Dataset entries:
——

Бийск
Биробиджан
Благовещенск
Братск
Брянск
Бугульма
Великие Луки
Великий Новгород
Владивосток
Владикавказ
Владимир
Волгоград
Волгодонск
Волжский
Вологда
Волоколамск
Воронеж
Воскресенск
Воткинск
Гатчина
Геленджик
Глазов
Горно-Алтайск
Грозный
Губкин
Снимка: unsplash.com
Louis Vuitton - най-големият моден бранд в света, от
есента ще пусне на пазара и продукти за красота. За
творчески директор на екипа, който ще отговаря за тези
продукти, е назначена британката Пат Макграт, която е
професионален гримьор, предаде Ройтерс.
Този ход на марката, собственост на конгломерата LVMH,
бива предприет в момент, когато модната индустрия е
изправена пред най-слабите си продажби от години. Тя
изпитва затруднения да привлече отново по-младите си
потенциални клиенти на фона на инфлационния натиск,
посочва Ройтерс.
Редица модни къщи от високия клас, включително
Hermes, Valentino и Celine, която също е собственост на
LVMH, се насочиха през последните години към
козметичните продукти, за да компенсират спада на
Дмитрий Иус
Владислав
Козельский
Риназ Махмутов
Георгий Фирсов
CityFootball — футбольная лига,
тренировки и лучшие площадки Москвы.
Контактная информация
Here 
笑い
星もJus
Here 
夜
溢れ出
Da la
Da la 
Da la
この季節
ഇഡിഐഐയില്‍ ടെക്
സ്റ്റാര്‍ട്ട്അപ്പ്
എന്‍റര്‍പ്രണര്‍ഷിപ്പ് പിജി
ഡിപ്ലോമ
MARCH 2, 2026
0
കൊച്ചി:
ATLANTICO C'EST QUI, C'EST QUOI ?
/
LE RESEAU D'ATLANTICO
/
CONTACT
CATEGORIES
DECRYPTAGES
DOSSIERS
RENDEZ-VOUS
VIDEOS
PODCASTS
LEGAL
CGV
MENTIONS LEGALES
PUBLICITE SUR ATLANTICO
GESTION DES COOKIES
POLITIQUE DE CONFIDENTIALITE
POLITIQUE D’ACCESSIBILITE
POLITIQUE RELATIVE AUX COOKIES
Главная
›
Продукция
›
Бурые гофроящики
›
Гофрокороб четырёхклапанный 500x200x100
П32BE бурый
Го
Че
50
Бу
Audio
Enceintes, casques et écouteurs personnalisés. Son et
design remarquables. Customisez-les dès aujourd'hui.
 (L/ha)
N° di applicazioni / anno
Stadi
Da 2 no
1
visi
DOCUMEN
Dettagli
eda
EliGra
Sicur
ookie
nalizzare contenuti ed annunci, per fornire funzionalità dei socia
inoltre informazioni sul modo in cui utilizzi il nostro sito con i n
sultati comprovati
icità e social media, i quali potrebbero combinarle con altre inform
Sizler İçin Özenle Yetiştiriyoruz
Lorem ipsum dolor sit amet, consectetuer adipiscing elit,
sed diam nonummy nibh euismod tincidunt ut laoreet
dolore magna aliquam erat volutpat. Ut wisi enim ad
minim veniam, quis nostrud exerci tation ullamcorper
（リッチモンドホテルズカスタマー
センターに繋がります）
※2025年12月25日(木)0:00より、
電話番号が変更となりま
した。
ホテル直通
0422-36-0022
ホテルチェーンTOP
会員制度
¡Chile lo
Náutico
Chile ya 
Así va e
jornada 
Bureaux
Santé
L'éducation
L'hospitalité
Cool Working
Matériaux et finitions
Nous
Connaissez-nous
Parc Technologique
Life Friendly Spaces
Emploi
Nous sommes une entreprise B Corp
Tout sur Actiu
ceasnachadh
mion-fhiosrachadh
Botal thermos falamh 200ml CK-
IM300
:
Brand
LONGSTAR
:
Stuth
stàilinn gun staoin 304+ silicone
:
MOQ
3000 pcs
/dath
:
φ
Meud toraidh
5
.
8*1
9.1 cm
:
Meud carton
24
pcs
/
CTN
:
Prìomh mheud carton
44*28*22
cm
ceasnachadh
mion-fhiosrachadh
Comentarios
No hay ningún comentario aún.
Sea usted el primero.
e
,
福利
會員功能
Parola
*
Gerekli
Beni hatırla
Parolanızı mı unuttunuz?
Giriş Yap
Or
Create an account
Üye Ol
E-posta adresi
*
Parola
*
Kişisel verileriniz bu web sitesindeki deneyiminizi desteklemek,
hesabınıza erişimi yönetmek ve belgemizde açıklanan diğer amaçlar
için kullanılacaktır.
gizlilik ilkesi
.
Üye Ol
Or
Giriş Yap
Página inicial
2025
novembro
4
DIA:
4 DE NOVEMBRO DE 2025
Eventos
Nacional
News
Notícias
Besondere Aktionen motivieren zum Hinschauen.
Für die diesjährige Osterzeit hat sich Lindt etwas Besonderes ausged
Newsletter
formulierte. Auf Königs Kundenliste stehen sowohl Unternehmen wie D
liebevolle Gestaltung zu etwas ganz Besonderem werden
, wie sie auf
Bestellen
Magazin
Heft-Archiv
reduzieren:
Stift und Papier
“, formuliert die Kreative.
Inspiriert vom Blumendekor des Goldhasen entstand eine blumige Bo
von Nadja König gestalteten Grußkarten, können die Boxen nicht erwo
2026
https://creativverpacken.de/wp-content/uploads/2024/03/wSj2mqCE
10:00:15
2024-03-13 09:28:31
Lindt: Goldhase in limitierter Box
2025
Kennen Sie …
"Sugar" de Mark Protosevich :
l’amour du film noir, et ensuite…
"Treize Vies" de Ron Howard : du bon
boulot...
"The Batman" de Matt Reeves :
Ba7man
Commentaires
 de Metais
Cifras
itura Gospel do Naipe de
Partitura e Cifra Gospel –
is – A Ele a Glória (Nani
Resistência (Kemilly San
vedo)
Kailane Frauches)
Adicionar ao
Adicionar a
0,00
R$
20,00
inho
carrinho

——

◆ **What you will do**: Each record is to be retyped exactly as written.

◆ **Result of this exercise**:
Бийск
Биробиджан
Благовещенск
Братск
Брянск
Бугульма
Великие Луки
Великий Новгород
Владивосток
Владикавказ
Владимир
Волгоград
Волгодонск
Волжский
Вологда
Волоколамск
Воронеж
Воскресенск
Воткинск
Гатчина
Геленджик
Глазов
Горно-Алтайск
Грозный
Губкин
Снимка: unsplash.com
Louis Vuitton - най-големият моден бранд в света, от
есента ще пусне на пазара и продукти за красота. За
творчески директор на екипа, който ще отговаря за тези
продукти, е назначена британката Пат Макграт, която е
професионален гримьор, предаде Ройтерс.
Този ход на марката, собственост на конгломерата LVMH,
бива предприет в момент, когато модната индустрия е
изправена пред най-слабите си продажби от години. Тя
изпитва затруднения да привлече отново по-младите си
потенциални клиенти на фона на инфлационния натиск,
посочва Ройтерс.
Редица модни къщи от високия клас, включително
Hermes, Valentino и Celine, която също е собственост на
LVMH, се насочиха през последните години към
козметичните продукти, за да компенсират спада на
Дмитрий Иус
Владислав
Козельский
Риназ Махмутов
Георгий Фирсов
CityFootball — футбольная лига,
тренировки и лучшие площадки Москвы.
Контактная информация
Here 
笑い
星もJus
Here 
夜
溢れ出
Da la
Da la 
Da la
この季節
ഇഡിഐഐയില്‍ ടെക്
സ്റ്റാര്‍ട്ട്അപ്പ്
എന്‍റര്‍പ്രണര്‍ഷിപ്പ് പിജി
ഡിപ്ലോമ
MARCH 2, 2026
0
കൊച്ചി:
ATLANTICO C'EST QUI, C'EST QUOI ?
/
LE RESEAU D'ATLANTICO
/
CONTACT
CATEGORIES
DECRYPTAGES
DOSSIERS
RENDEZ-VOUS
VIDEOS
PODCASTS
LEGAL
CGV
MENTIONS LEGALES
PUBLICITE SUR ATLANTICO
GESTION DES COOKIES
POLITIQUE DE CONFIDENTIALITE
POLITIQUE D’ACCESSIBILITE
POLITIQUE RELATIVE AUX COOKIES
Главная
›
Продукция
›
Бурые гофроящики
›
Гофрокороб четырёхклапанный 500x200x100
П32BE бурый
Го
Че
50
Бу
Audio
Enceintes, casques et écouteurs personnalisés. Son et
design remarquables. Customisez-les dès aujourd'hui.
 (L/ha)
N° di applicazioni / anno
Stadi
Da 2 no
1
visi
DOCUMEN
Dettagli
eda
EliGra
Sicur
ookie
nalizzare contenuti ed annunci, per fornire funzionalità dei socia
inoltre informazioni sul modo in cui utilizzi il nostro sito con i n
sultati comprovati
icità e social media, i quali potrebbero combinarle con altre inform
Sizler İçin Özenle Yetiştiriyoruz
Lorem ipsum dolor sit amet, consectetuer adipiscing elit,
sed diam nonummy nibh euismod tincidunt ut laoreet
dolore magna aliquam erat volutpat. Ut wisi enim ad
minim veniam, quis nostrud exerci tation ullamcorper
（リッチモンドホテルズカスタマー
センターに繋がります）
※2025年12月25日(木)0:00より、
電話番号が変更となりま
した。
ホテル直通
0422-36-0022
ホテルチェーンTOP
会員制度
¡Chile lo
Náutico
Chile ya 
Así va e
jornada 
Bureaux
Santé
L'éducation
L'hospitalité
Cool Working
Matériaux et finitions
Nous
Connaissez-nous
Parc Technologique
Life Friendly Spaces
Emploi
Nous sommes une entreprise B Corp
Tout sur Actiu
ceasnachadh
mion-fhiosrachadh
Botal thermos falamh 200ml CK-
IM300
:
Brand
LONGSTAR
:
Stuth
stàilinn gun staoin 304+ silicone
:
MOQ
3000 pcs
/dath
:
φ
Meud toraidh
5
.
8*1
9.1 cm
:
Meud carton
24
pcs
/
CTN
:
Prìomh mheud carton
44*28*22
cm
ceasnachadh
mion-fhiosrachadh
Comentarios
No hay ningún comentario aún.
Sea usted el primero.
e
,
福利
會員功能
Parola
*
Gerekli
Beni hatırla
Parolanızı mı unuttunuz?
Giriş Yap
Or
Create an account
Üye Ol
E-posta adresi
*
Parola
*
Kişisel verileriniz bu web sitesindeki deneyiminizi desteklemek,
hesabınıza erişimi yönetmek ve belgemizde açıklanan diğer amaçlar
için kullanılacaktır.
gizlilik ilkesi
.
Üye Ol
Or
Giriş Yap
Página inicial
2025
novembro
4
DIA:
4 DE NOVEMBRO DE 2025
Eventos
Nacional
News
Notícias
Besondere Aktionen motivieren zum Hinschauen.
Für die diesjährige Osterzeit hat sich Lindt etwas Besonderes ausged
Newsletter
formulierte. Auf Königs Kundenliste stehen sowohl Unternehmen wie D
liebevolle Gestaltung zu etwas ganz Besonderem werden
, wie sie auf
Bestellen
Magazin
Heft-Archiv
reduzieren:
Stift und Papier
“, formuliert die Kreative.
Inspiriert vom Blumendekor des Goldhasen entstand eine blumige Bo
von Nadja König gestalteten Grußkarten, können die Boxen nicht erwo
2026
https://creativverpacken.de/wp-content/uploads/2024/03/wSj2mqCE
10:00:15
2024-03-13 09:28:31
Lindt: Goldhase in limitierter Box
2025
Kennen Sie …
"Sugar" de Mark Protosevich :
l’amour du film noir, et ensuite…
"Treize Vies" de Ron Howard : du bon
boulot...
"The Batman" de Matt Reeves :
Ba7man
Commentaires
 de Metais
Cifras
itura Gospel do Naipe de
Partitura e Cifra Gospel –
is – A Ele a Glória (Nani
Resistência (Kemilly San
vedo)
Kailane Frauches)
Adicionar ao
Adicionar a
0,00
R$
20,00
inho
carrinho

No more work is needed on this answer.